"""

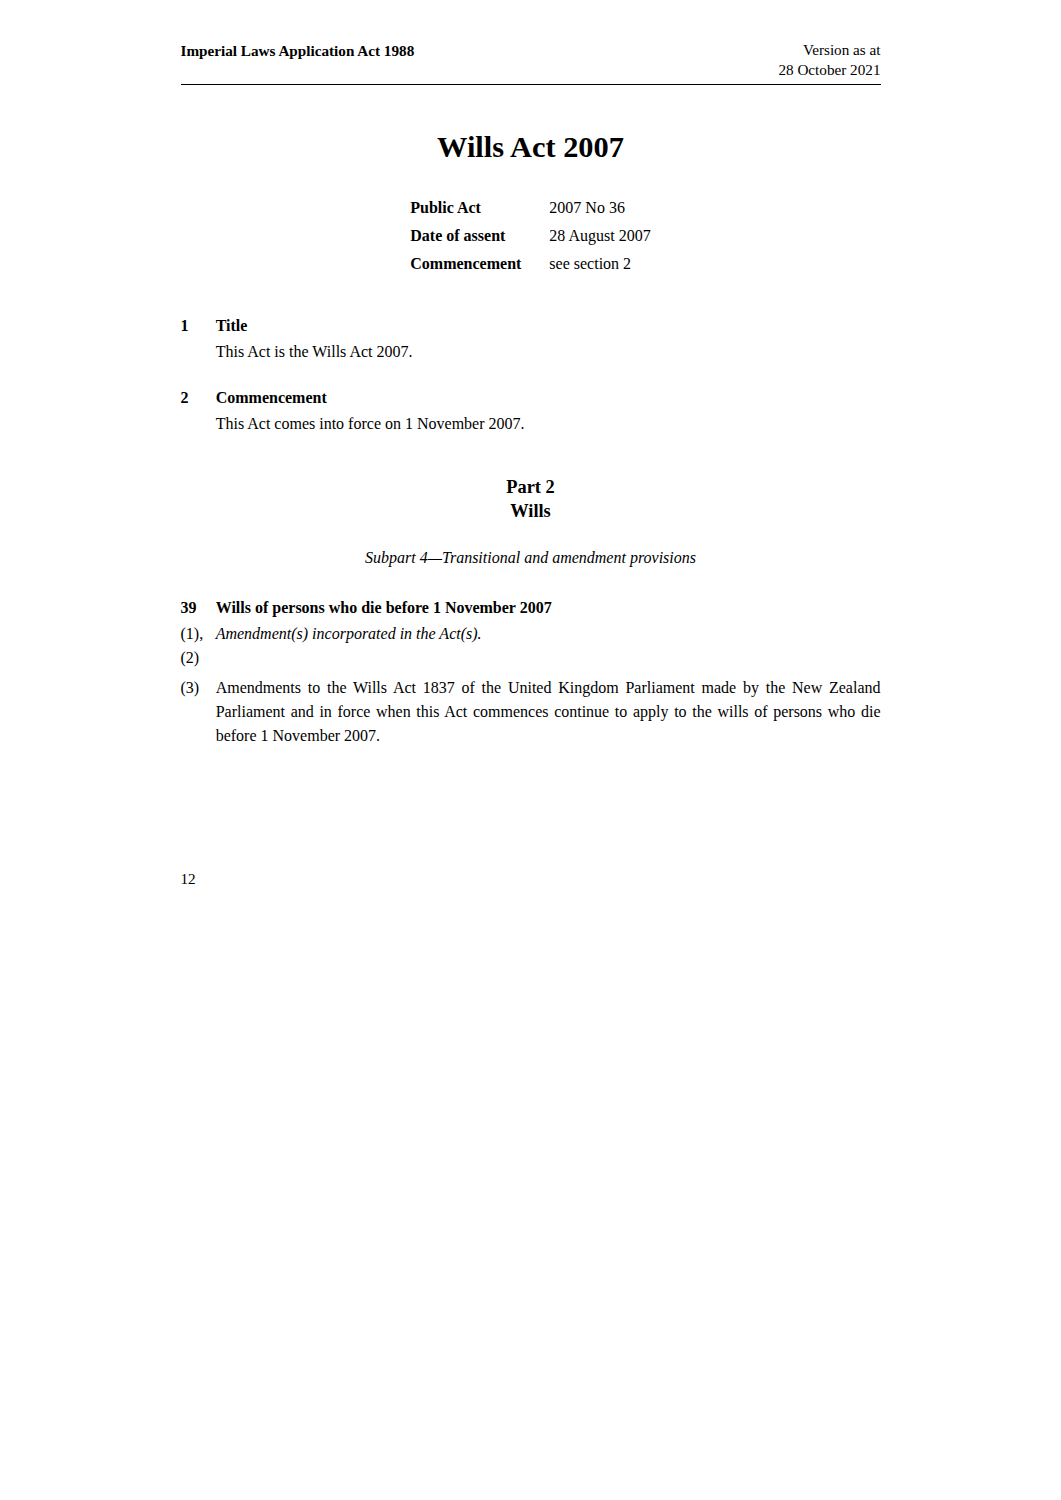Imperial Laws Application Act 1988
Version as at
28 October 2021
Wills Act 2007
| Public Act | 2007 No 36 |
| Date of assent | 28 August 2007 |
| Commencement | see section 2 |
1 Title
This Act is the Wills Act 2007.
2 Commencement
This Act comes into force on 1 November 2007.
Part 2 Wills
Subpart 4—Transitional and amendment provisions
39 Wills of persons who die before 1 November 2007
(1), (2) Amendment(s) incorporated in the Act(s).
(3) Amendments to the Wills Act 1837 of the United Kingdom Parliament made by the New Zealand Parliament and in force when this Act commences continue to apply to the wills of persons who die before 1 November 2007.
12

"""
"""

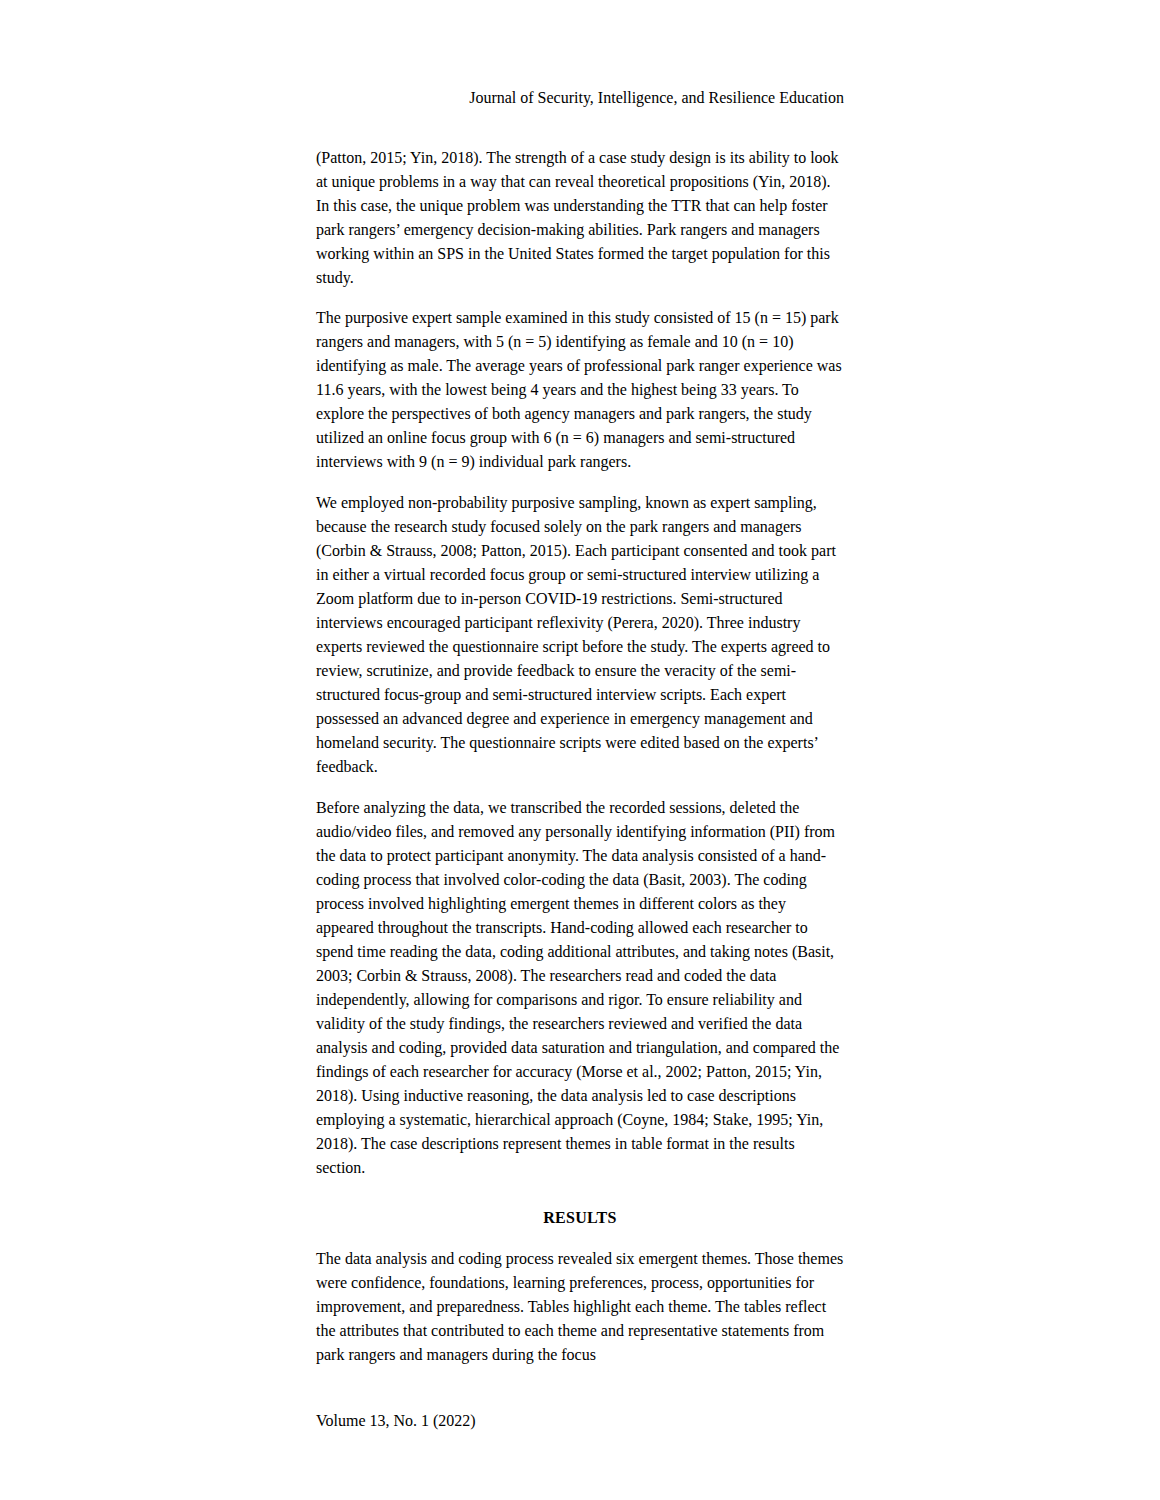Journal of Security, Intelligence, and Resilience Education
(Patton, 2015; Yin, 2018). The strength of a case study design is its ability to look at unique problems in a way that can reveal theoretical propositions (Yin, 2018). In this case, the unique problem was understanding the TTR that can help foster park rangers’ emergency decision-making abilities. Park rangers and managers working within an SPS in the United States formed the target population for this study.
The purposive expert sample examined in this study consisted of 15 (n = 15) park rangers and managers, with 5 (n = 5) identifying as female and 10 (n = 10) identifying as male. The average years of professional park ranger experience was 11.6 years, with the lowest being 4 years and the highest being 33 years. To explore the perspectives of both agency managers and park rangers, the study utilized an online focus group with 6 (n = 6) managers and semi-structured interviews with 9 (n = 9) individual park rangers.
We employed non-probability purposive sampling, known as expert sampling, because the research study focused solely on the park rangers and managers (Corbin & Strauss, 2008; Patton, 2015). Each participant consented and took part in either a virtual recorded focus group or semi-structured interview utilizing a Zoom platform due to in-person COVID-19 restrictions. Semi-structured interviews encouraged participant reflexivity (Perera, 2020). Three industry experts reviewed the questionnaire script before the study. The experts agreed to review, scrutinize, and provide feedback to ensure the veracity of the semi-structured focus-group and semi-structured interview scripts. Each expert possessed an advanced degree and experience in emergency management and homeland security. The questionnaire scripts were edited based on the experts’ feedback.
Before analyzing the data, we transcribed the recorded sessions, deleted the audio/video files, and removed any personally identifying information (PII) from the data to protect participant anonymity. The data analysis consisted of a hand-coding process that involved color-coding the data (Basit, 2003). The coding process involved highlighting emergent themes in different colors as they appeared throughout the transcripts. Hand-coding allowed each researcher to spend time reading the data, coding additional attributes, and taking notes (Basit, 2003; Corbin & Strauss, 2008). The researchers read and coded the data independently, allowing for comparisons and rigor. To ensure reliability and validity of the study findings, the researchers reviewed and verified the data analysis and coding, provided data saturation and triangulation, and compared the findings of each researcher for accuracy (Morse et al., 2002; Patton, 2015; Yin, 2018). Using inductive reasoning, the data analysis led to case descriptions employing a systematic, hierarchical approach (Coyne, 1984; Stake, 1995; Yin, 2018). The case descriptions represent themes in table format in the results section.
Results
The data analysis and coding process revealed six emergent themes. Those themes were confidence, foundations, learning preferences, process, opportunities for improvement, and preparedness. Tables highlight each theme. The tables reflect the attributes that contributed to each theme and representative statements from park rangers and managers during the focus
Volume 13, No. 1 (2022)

"""
"""

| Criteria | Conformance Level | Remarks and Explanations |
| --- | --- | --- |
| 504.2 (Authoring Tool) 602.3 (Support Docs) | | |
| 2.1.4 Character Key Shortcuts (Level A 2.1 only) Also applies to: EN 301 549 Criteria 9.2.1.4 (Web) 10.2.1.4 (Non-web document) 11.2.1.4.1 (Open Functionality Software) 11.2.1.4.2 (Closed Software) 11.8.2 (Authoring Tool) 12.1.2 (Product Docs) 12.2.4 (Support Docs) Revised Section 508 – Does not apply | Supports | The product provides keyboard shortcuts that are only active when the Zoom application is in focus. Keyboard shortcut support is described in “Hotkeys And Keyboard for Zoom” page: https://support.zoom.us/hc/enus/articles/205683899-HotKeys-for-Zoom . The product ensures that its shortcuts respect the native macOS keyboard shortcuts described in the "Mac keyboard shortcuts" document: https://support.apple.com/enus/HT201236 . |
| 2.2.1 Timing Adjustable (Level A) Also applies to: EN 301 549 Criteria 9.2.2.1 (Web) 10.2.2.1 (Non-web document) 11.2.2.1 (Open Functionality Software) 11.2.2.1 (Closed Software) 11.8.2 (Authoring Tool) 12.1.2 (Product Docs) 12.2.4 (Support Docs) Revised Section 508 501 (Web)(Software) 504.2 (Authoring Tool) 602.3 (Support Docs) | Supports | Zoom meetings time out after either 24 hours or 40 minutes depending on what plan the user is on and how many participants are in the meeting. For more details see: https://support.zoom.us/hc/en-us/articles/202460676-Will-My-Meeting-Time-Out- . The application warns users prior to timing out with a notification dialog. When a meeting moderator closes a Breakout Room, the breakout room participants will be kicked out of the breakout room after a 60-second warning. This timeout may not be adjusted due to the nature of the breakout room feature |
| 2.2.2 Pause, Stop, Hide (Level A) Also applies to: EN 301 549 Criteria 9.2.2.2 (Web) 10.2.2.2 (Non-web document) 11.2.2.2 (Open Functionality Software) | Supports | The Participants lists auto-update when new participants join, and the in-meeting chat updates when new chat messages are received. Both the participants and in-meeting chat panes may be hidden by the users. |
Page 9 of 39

"""

* [Description of the task]:
The lines above from the one with "The data analysis and coding process" through the one with "Volume 13, No. 1 (2022)" are to be duplicated exactly, ends included, with nothing added.

* [Solution to the exercise]:
The data analysis and coding process revealed six emergent themes. Those themes were confidence, foundations, learning preferences, process, opportunities for improvement, and preparedness. Tables highlight each theme. The tables reflect the attributes that contributed to each theme and representative statements from park rangers and managers during the focus
Volume 13, No. 1 (2022)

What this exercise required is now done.